研读文本 —
________

9/6 O5:主诉睡眠质量有所提高,夜间睡眠时间约8h/d。

6/6 P6 潜在并发症:高血压急症。

目标:患者住院期间未发生高血压急症。

I6:

1、避免诱因:向病人阐明不良情绪诱发高血压急症,根据病人的性格特点提出改变不良性格的方法,保持心绪平和、轻松、稳定,指导病人按医嘱服用降压药物,不可擅自增减药量,更不可突然停服。避免过劳和寒冷的刺激。

2、病情监测:定期测血压,一旦发现血压急剧升高、剧烈头痛、呕吐、大汗、面色及神志改变,肢体运动障碍时,应立即报告医生,采取措施。

3、高血压急症的护理:绝对卧床休息,抬高床头。保持安静,避免搬动病人。保持呼吸道通畅,吸氧。安定病人情绪,必要时用镇静剂。连接好心电监护。迅速建立静脉通路,遵医嘱尽早应用降压药,并监测血压的变化,避免血压骤降,严密观察用药反映。

12/6 O6:患者住院期间未发生高血压急症。

三、健康教育

(一)饮食指导

1、控制热能的摄入:尽量选择多糖类饮食如淀粉、玉米、小麦、燕麦等植物纤维多的食物,少吃葡萄糖、果糖、蔗糖等单糖。

2、增加粗纤维食物摄入,预防便秘,因用力排便可使收缩压上升,甚至造成血管破裂。

3、限制脂肪的摄入,烹调时,选用植物油,可多吃海鱼,海鱼含有不饱和脂肪酸,能使胆固醇氧化,从而降低血浆胆固醇,还可延长血小板的凝聚,抑制血栓形成,防止中风,还含有较多的亚油酸,对增加微血管的弹性,防止血管破裂,防止高血压并发症有一定的作用。

4、补充适量蛋白质,如蛋类、鱼类等。

________

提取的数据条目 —
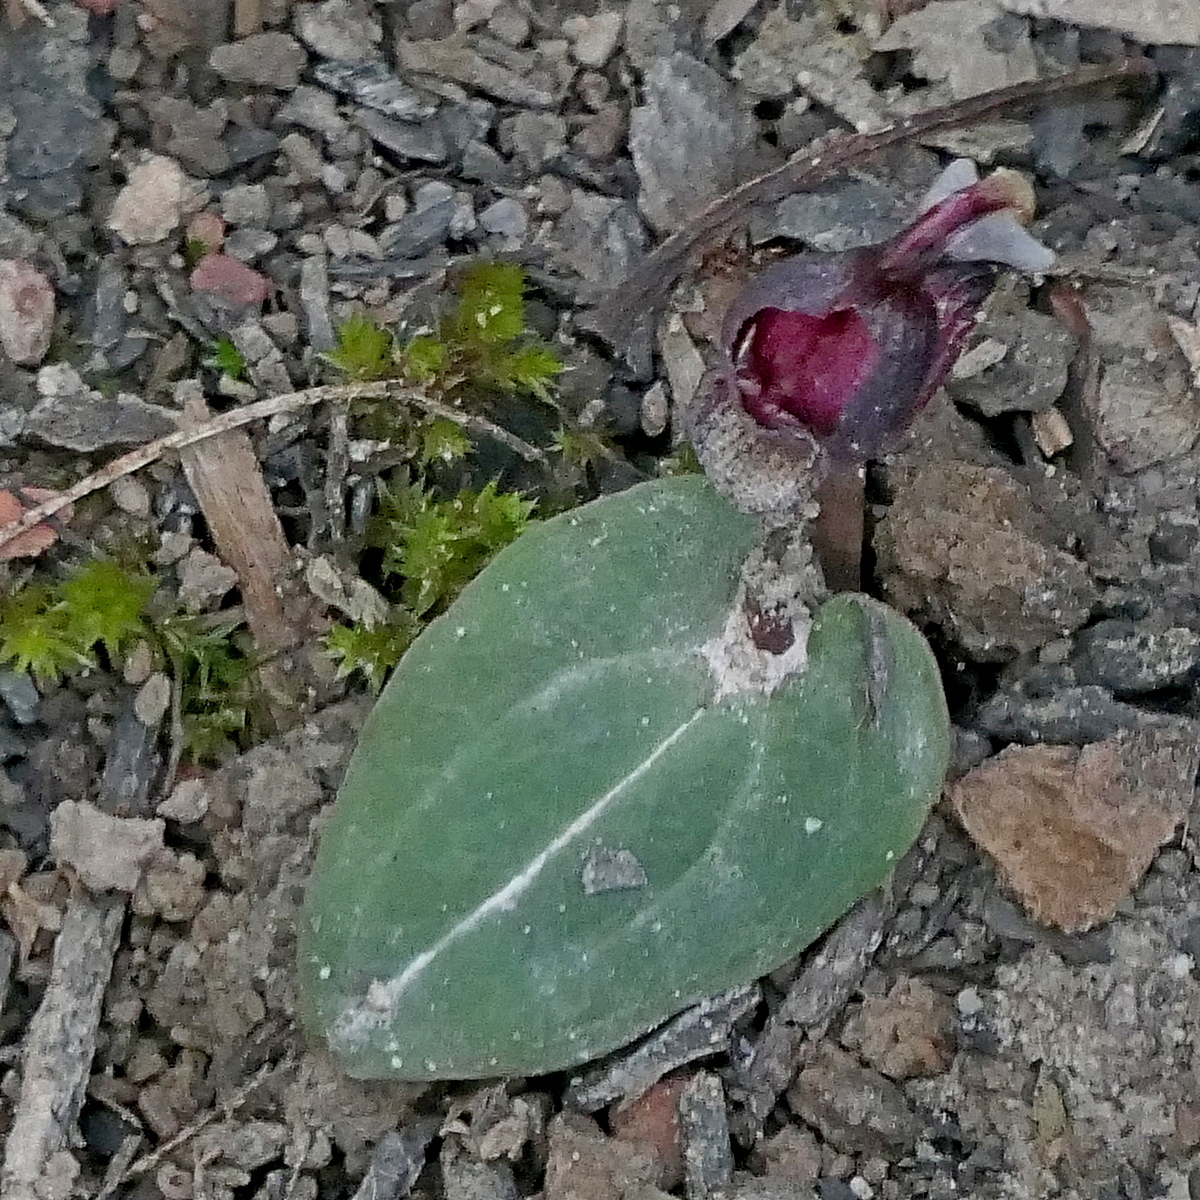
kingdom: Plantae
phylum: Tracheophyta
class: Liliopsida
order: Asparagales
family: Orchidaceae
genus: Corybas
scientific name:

________

题目说明 —
从这篇高血压护理文本的最后一句之后接着续写。 这些条目与本练习无关。

作答区 —
5、多吃含钾、钙、镁丰富而含钠低的食品:土豆、茄子、海带、冬瓜、豆类及豆制品等(油菜、芹菜、蘑菇、木耳、虾皮、紫菜等食物含钙量较高)。多吃水果。

6、控制饮食,定时定量进食,宜少量多餐,每天4-5餐为宜,不过饥过饱,不暴饮暴食,不挑食偏食,清淡饮食;禁忌浓茶、咖啡、禁忌烟酒。

7、限制盐的摄入量:每日应逐渐减至6g以下,即普通啤酒盖去掉胶垫后,一平盖食盐约为6g。这量指的是食盐量包括烹调用盐及其他食物中所含钠折合成食盐的总量。适当的减少钠盐的摄入有助于降低血压,减少体内的钠水潴留。

8、多吃能保护血管和降压降脂的食物:降压食物有芹菜、胡萝卜、番茄、黄瓜、木耳、香蕉等。降脂食物有山楂、香菇、大蒜、洋葱、绿豆等。

(二)高血压的用药指导

1、忌擅自乱用药物 高血压病人的药物治疗应在医生指导下进行,应按病情轻重和个体差异,分级治疗。

2、忌降压操之过急 短期内降压幅度最好不超过原血压的20%,血压降得太快或过低都会发生头晕、乏力,重的还可导致缺血性脑中风和心肌梗死。

3、忌单一用药 除轻型或刚发病的高血压外,尽量不要单一用药,要联合用药,复方治疗。其优点是产生协同作用,减少每种药物剂量,抵消副反应。

4、忌无症状不服药 有些病人平时不测血压,仅凭自我感觉服药。感觉无不适时少服一些或者停药,头晕不适就加大剂量。其实,自觉症状与病情轻重并不一定一致,血压过低也会出现头晕不适,继续服药很危险。正确的做法是,定时测量血压,及时调整剂量,维持巩固。

5、忌临睡前服降压药 临床发现,睡前服降压药易诱发脑血栓、心绞痛、心肌梗死。正确的方法是睡前2小时服药。

(三)日常生活指导

1、要起居有时,做到按时睡觉,按时起床,避免熬夜。

2、睡前半小时停止工作、学习、思考问题、看电视等。脱去紧束内衣,血压值较高者要缓慢脱衣,动作不要太猛。

3、早餐清淡、晚饭不宜过饱。

4、室温要适宜。寒冷可使皮肤、肌肉、血管受刺激后收缩,很容易使血压升高。年老体弱或行走不便者夜间可用便盆或尽可能在室内解便,以免跌倒发生意外。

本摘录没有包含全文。